I’ll demonstrate an implementation for simple words iterator using iterators and generators with Typescript.
For a quick refresher, I found the following to be excellent references to learn more about iterators and generators:
- Iterators gonna iterate by Jake Archibald: Jakes explains it in the simplest way possible.
- Iterators and generators by MDN
Problem
Given a string, return an iterator that yields the starting offset of every word.
const wordsIter = new WordsIterator("Boy you got my heartbeat runnin' away")

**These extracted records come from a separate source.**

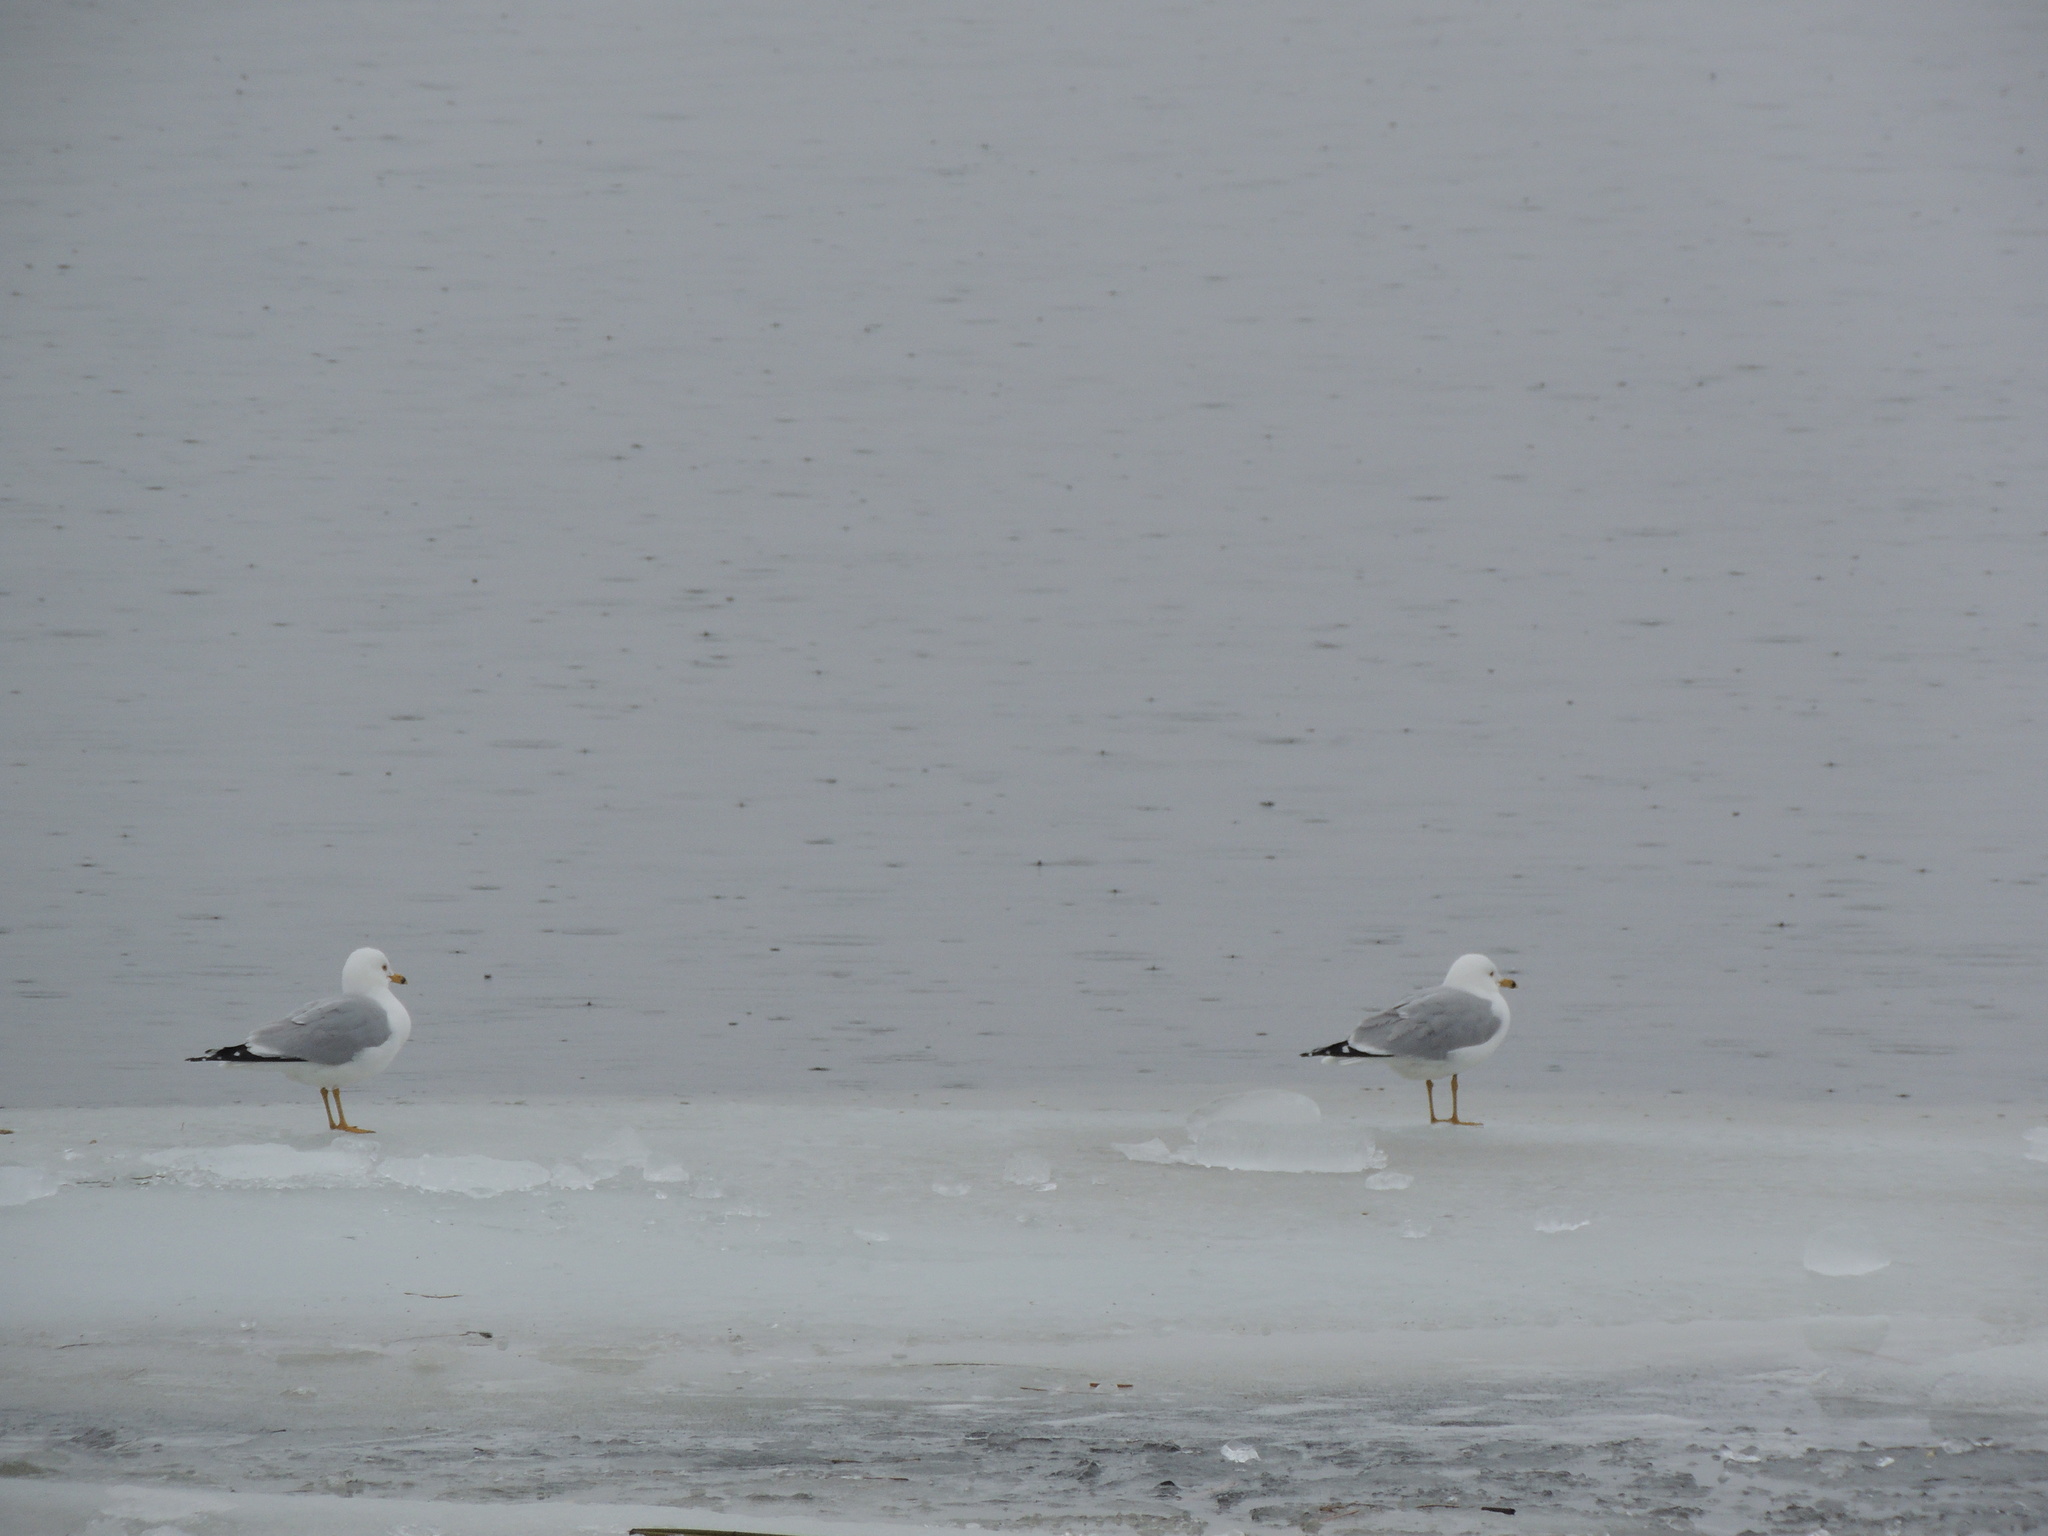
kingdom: Animalia
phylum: Chordata
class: Aves
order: Charadriiformes
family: Laridae
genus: Larus
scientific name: Larus delawarensis
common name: Ring-billed gull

for (const offset of wordsIter) {
console.log(`offset: ${offset}`)
}
// output:
// offset: 0
// offset: 4
// offset: 8
// offset: 12
// offset: 15
// offset: 25
// offset: 33
Motivation
I wanted to learn more about the following:
- Use
WordsIterator
for input validation in slatejs rich text editor - Learn more on generators in an actual use-case
- Learn more about type-systems with typescript
- Implementation
Implementation
export class WordsIterator implements Iterable<number> {
constructor(private doc: string) {}
*[Symbol.iterator](): Iterator<number> {
let offset = 0;
while (offset < this.doc.length) {
if (isWhiteSpace(this.doc[offset])) {
offset += 1;
continue;
}
yield offset;
offset += wordLength(this.doc, offset) + 1;
}
}
}
function isWhiteSpace(str: string): boolean {
return /\s/.test(str);
}
function wordLength(doc: string, index: number): number {
let start = index;
while (index < doc.length && doc[index].match(/\S/)) {
index++
}
return index - start;
}